# Extracted text
◇ ◇ ◇

Emergency service worker safety paramount at New Year, says police chief
The top police priority during this year’s New Year celebrations will be ensuring the safety of emergency service workers, police chief Willem Woelders has told the Parool in an interview.
Second on the priority list is making sure ordinary citizens are kept safe, while upholding the coronavirus rules and the ban on fireworks are in third place, Woelders told the paper. ‘We cannot check up on everyone, and have to make choices,’ he said.
Like last year, firework displays, and all but the very lightest consumer fireworks have been banned because of the coronavirus pandemic. In 2020 the rules were widely flouted although the number of people injured by fireworks was down sharply.

◇ ◇ ◇

# Source data
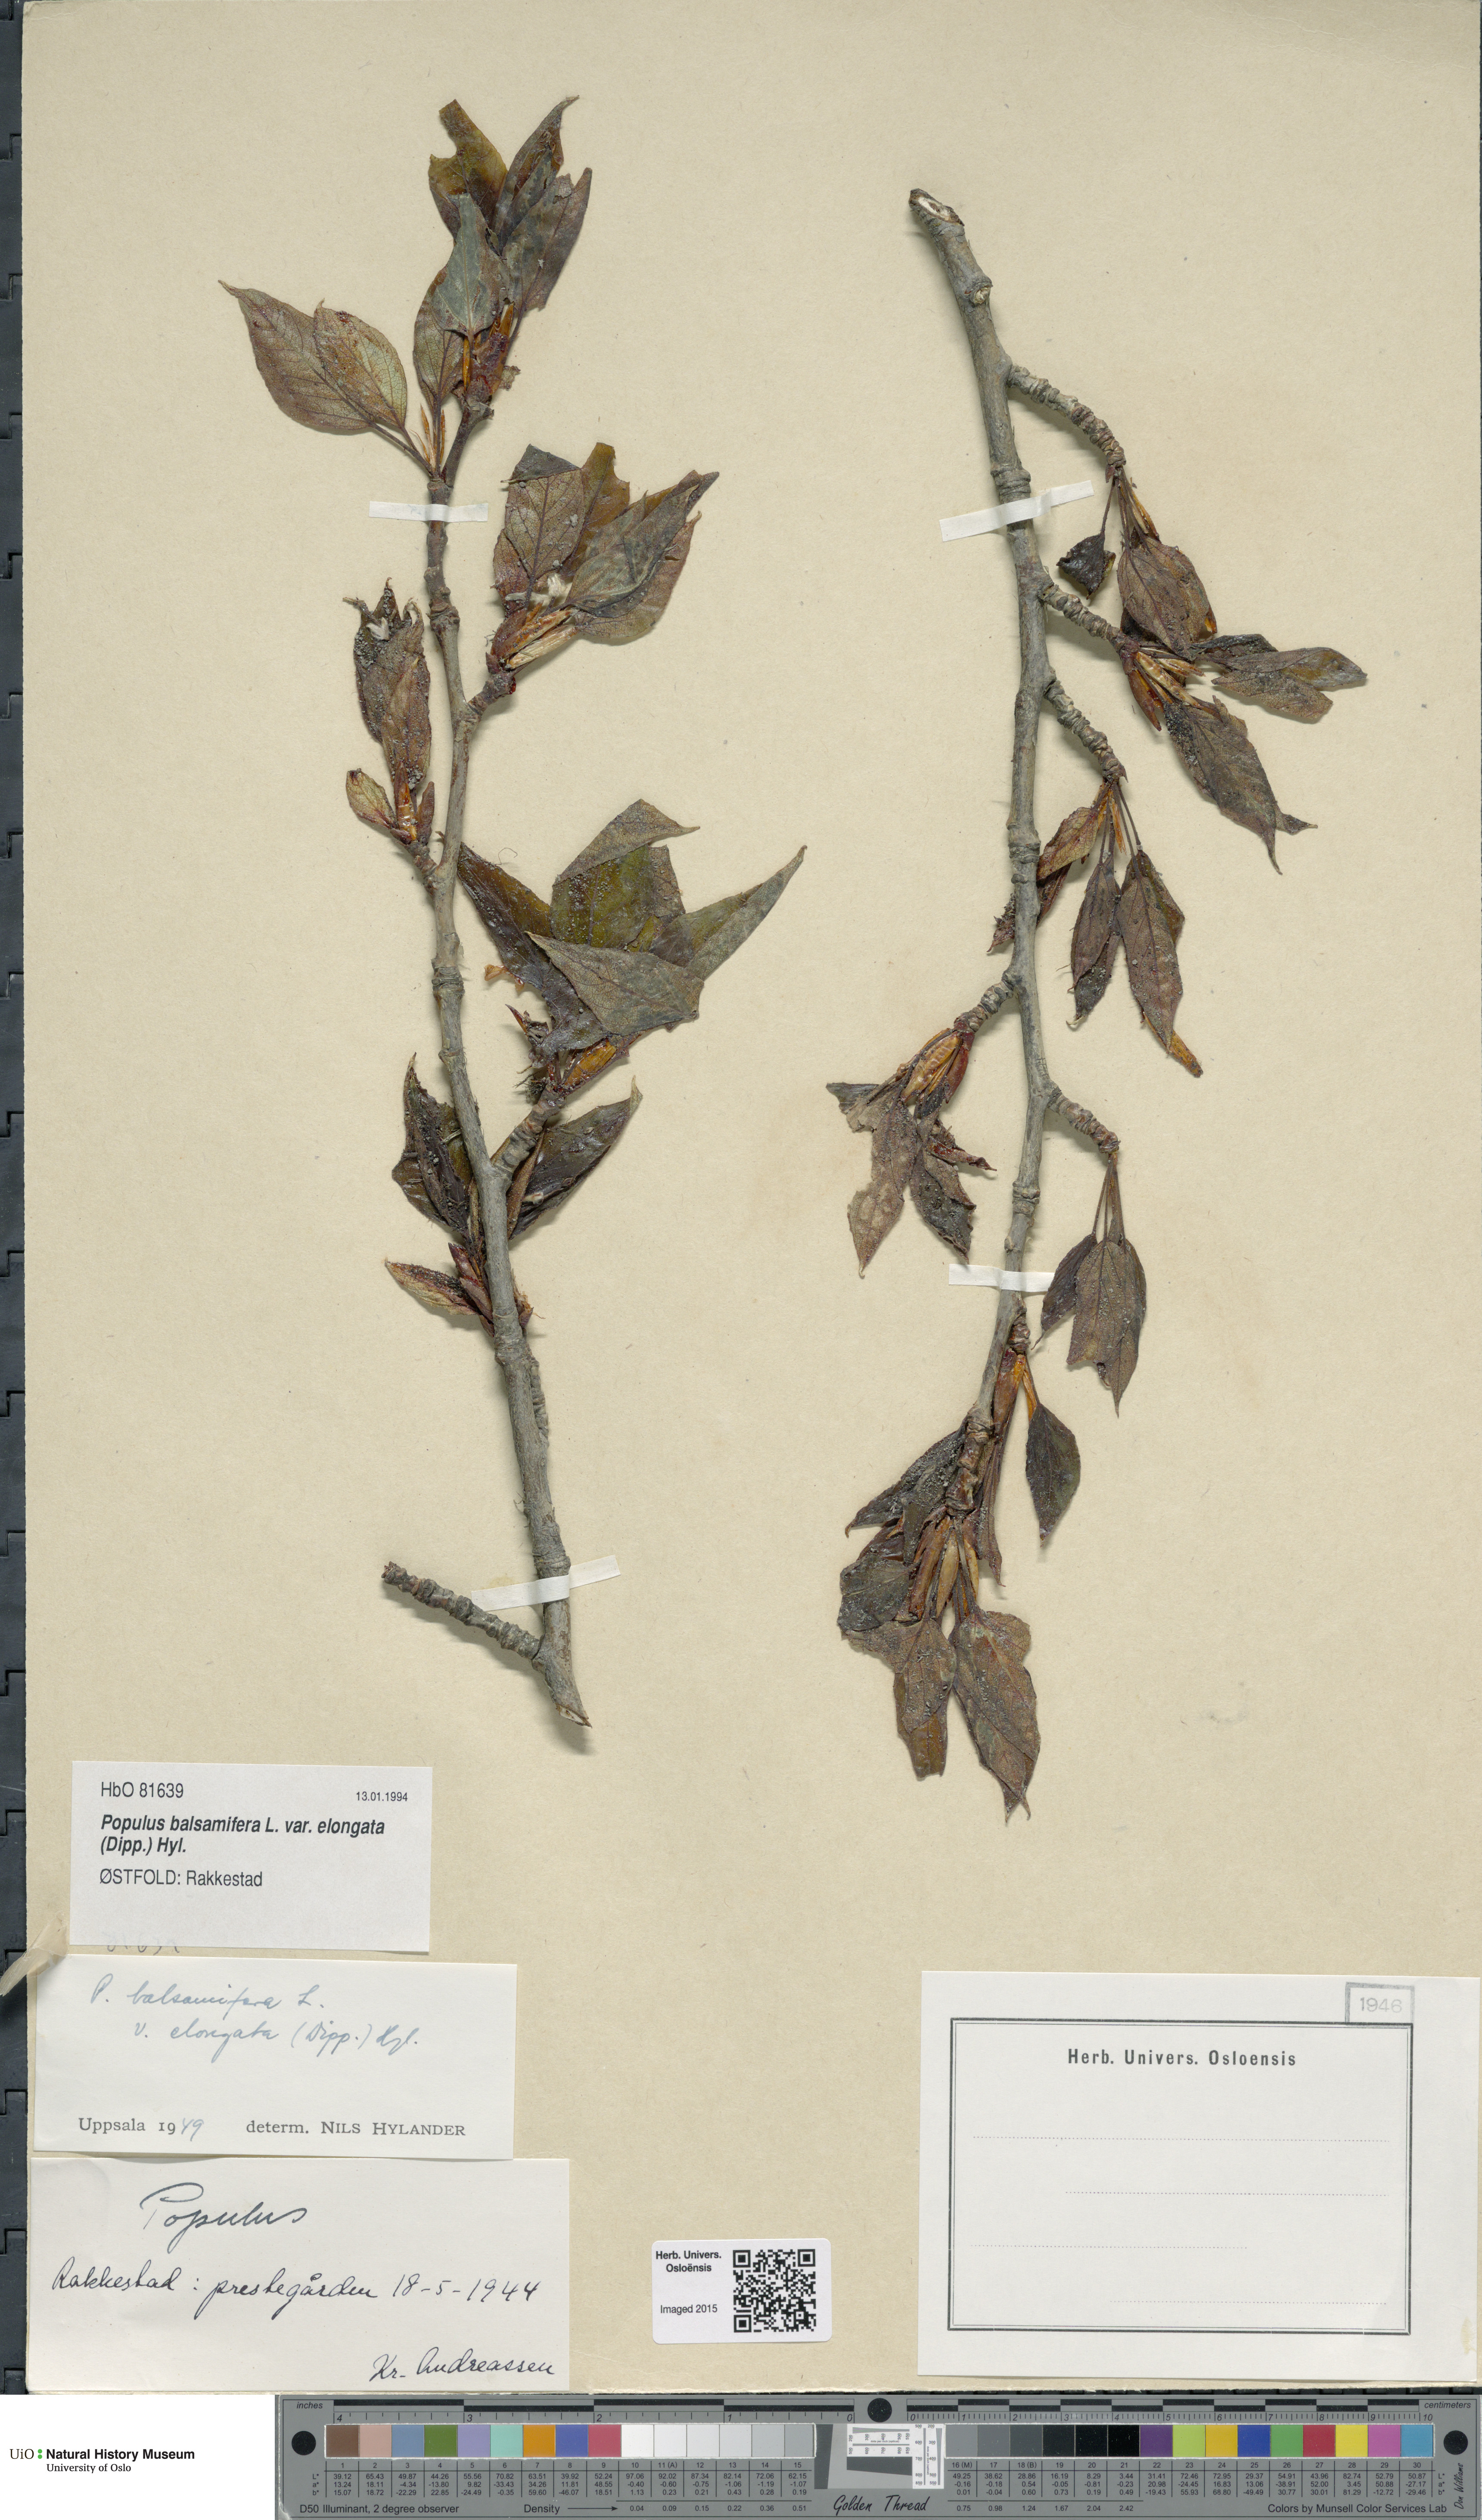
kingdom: Plantae
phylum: Tracheophyta
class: Magnoliopsida
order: Malpighiales
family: Salicaceae
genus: Populus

◇ ◇ ◇

# Work to be completed
Extend the news report above on police priorities for the New Year celebrations, continuing after its last sentence.

# Answer to this task
The increasing popularity of the most powerful type of fireworks remains a problem, Woelders said. ‘They are basically explosives which you can use to blow up a car,’ he said. ‘It is extremely dangerous stuff, nothing to do with fireworks really.’
So far this year police have seized over 170 tonnes of illegal fireworks aimed at the Dutch market, stored in both the Netherlands and just over the border with Germany.
Some 10% of people told a survey by local government news website Binnenlands Bestuur that they still intend to set off fireworks this New Year, despite the ban.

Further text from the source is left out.